This story first appeared in MPR News on December 17, 2013
This month marks the third year since Bruce Kramer of Minneapolis received a medical diagnosis that changed his life in an instant. Kramer, who was 54 at the time, had noticed his left foot feeling heavy and a little floppy. His ordinarily muscular thighs would tremble noticeably, and he had taken a couple of falls and found it tough to get back up.
The diagnosis hit hard: It was ALS, Lou Gehrig’s Disease, a fatal illness that slowly shuts down the body’s muscles. The disease is doing just that to Kramer’s body. His limbs have little use now except for small movements of his wrist and fingers. Even his breath was getting more shallow — until recently.
Kramer has had a device implanted that’s like a heart pacemaker, but for a diaphragm. It’s called a “diaphragmatic pacing system,” or DPS and he’s one of only a handful of Minnesotans with ALS to have had one implanted. Dr. Jeffrey Strommen, the Mayo Clinic physician overseeing Kramer’s use of the DPS, says, “he’s more energetic. He feels stronger and we do have some evidence, albeit, limited that this may actually prolong survival.”
Here are some highlights from what Bruce Kramer had to say about this new development. Click on the audio link above to hear the full conversation.
“I have a friend in Kansas City that I Skype with every now and then who actually had the system put in pretty early with his ALS. The reason he did is because it hit his breathing pretty quickly, but he told me at that time that I really ought to consider it because it felt a lot better. And, since that time, I’ve been doing a lot of research on it and, you know, gone to the websites. And I’ve talked to people with ALS who have had the DPS put in all over the country, and to a person they have felt that it has improved their quality of life, so when it looks like the things that were going to come together finally came together I had to make a decision quickly and I decided to do it. It’s done laparoscopically with five incisions in the belly and you end up with a series of electrical leads coming out of your belly.”

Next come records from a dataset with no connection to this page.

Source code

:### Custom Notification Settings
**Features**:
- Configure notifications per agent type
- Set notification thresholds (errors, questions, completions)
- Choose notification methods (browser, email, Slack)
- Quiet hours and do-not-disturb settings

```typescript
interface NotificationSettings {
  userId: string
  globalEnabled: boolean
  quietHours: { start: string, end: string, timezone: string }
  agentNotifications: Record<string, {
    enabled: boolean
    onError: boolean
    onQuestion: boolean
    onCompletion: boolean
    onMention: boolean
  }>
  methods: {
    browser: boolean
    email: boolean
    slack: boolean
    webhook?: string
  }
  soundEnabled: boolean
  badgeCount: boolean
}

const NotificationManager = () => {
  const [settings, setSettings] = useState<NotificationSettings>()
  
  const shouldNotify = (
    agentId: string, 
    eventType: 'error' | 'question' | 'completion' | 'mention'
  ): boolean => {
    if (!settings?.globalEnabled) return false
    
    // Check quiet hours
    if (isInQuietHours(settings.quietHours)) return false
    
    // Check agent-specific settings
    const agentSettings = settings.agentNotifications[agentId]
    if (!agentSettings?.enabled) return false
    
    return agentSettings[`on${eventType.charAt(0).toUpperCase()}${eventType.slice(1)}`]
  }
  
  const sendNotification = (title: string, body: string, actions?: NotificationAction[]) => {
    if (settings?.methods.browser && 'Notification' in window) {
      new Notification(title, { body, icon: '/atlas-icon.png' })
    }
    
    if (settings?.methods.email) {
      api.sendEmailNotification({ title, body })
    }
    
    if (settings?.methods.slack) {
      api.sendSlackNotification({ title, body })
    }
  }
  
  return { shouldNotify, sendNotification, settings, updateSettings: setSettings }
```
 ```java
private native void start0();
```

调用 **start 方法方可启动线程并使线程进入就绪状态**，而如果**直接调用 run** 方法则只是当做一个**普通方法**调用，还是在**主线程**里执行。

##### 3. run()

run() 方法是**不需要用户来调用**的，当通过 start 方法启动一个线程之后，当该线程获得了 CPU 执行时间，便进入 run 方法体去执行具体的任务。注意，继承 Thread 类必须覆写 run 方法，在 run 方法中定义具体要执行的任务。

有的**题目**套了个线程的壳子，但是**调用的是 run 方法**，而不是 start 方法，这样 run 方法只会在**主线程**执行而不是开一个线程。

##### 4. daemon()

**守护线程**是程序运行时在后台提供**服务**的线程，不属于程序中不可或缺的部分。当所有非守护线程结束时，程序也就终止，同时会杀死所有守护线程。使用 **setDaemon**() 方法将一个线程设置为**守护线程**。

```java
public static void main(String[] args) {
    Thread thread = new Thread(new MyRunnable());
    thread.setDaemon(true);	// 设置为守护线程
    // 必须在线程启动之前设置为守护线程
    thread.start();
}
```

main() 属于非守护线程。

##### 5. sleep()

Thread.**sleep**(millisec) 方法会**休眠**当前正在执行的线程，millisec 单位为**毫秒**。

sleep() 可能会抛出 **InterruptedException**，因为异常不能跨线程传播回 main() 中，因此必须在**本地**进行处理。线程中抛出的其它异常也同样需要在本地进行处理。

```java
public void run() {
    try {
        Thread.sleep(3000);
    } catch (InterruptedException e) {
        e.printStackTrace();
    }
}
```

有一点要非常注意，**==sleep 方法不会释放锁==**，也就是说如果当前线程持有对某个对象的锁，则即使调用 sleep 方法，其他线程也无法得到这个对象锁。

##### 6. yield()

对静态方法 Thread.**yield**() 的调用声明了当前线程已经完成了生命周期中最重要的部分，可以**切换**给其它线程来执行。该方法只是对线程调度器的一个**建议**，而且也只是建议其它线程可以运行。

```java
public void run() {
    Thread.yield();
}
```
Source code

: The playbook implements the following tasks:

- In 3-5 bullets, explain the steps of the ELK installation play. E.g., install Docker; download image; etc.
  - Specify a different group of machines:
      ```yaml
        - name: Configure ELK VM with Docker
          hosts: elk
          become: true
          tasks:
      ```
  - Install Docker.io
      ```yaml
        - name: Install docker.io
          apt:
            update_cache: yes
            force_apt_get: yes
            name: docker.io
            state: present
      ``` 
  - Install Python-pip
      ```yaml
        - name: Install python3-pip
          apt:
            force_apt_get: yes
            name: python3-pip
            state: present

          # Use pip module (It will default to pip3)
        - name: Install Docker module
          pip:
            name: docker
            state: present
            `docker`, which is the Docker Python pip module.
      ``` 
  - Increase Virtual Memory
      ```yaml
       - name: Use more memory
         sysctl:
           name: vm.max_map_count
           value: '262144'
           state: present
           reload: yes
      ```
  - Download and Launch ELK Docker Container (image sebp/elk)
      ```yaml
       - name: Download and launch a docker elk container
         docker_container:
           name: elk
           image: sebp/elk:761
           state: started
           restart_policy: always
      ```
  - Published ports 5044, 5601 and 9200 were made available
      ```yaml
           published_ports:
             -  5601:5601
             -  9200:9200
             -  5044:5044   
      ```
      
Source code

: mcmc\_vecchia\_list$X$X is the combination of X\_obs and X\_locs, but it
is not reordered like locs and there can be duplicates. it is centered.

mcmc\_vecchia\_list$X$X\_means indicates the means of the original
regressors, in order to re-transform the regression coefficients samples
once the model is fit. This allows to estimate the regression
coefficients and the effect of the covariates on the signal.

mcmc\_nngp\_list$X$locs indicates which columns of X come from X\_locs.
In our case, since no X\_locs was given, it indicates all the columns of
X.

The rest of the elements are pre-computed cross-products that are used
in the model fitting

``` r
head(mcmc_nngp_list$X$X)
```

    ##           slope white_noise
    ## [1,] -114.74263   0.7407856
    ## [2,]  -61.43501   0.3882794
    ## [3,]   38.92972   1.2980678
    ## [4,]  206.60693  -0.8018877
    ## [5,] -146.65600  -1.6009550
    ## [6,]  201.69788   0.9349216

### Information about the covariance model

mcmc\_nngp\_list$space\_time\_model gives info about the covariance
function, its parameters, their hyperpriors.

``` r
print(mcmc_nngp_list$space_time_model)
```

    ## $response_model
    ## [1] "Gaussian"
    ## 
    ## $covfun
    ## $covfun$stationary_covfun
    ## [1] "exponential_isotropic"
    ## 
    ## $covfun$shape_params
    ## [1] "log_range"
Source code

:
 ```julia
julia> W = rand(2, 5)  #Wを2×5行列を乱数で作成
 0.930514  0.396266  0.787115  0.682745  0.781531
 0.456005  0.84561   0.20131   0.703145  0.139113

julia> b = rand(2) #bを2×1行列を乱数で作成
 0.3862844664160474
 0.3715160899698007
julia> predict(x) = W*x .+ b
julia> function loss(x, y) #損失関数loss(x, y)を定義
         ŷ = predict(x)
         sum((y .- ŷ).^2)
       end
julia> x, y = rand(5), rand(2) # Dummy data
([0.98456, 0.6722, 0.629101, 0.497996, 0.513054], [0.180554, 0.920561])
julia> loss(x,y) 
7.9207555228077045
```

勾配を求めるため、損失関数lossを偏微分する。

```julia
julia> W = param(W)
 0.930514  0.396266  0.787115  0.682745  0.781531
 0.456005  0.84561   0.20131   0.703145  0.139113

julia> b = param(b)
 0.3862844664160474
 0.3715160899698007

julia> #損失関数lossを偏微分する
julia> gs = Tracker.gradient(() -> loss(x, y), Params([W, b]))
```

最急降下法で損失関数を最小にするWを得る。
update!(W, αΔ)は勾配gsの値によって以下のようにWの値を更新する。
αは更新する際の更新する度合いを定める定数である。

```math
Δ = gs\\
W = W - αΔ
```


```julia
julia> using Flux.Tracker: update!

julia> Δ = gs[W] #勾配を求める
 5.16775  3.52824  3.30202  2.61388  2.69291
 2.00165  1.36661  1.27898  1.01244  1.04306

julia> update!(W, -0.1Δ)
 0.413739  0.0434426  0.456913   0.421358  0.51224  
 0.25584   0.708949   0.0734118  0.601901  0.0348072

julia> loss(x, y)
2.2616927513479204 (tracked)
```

“It’s an electrical shock that’s being delivered. Its electrical supply is outside the body and the electrical shock actually contracts the diaphragm so I feel the electrical shock all the way around. There are four electrodes on my diaphragm; one on the front, two on the side and one in the back. I feel that shock, but then I feel the diaphragm contract. If you are at all aware of a diaphragmatic contraction, it makes you feel the need to haul in air. … I have it turned off right now because it fires every five seconds and when it fires, you know, your diaphragm contracts and when your diaphragm contracts it’s like guhhhh, so you kind of sound funny when you’re trying to talk around it. But, I’m learning how to.”
“It was almost immediate. From the time they turned it on I could feel my brain picking up. I felt like I was getting oxygen again, and I’ve been feeling pretty tired. I’ve been feeling like my voice is really going, really, really soft, and now I can actually get some diaphragm underneath my voice. And so, I’m feeling better, but I want to emphasize that this is not a cure. We’re not even sure if it lengthens life, but quality of life is what I’m looking for, and so far, so good. … What I see is, is that technology has a lot more to offer us in ALS right now than drug therapy. And it’s through technology that we’re able to work around these physical problems that we’re presented with. This is a piece of technology. It aides the breathing, and breathing is one of the things that goes. And so, I see this as being something that could become a treatment of choice for people with ALS, particularly if they can get good data on people like myself.”
“I’m so used to getting up in the morning and realizing that I feel a little worse than I did the day before, and the day after I started DPS I got up and felt better. And, it just threw me for a loop. I thought, wait a minute, you can’t feel better, because you have ALS and you’re going to feel worse. I feel like I have the perseverance again to hang with this a little longer and so then the question is well, does that make you feel hopeful and it’s a place I mustn’t go. I think I need to remain hopeless. … There is a difference between hope and possibility. Possibility is about the…it’s rational. It’s about the things that you can concretely grasp that make your life meaningful, worthwhile and better. Um, so, my body continues to get worse, there is no question, but there is possibility in the DPS that within the worsening of ALS I still have some energy. I still wake up feeling like I’m still here, I’m okay and I can do this, and that’s not really hopeful. I’m not holding out for a cure. It isn’t going to happen in my lifetime I’m pretty sure, but I’m hopeless in the possibility.”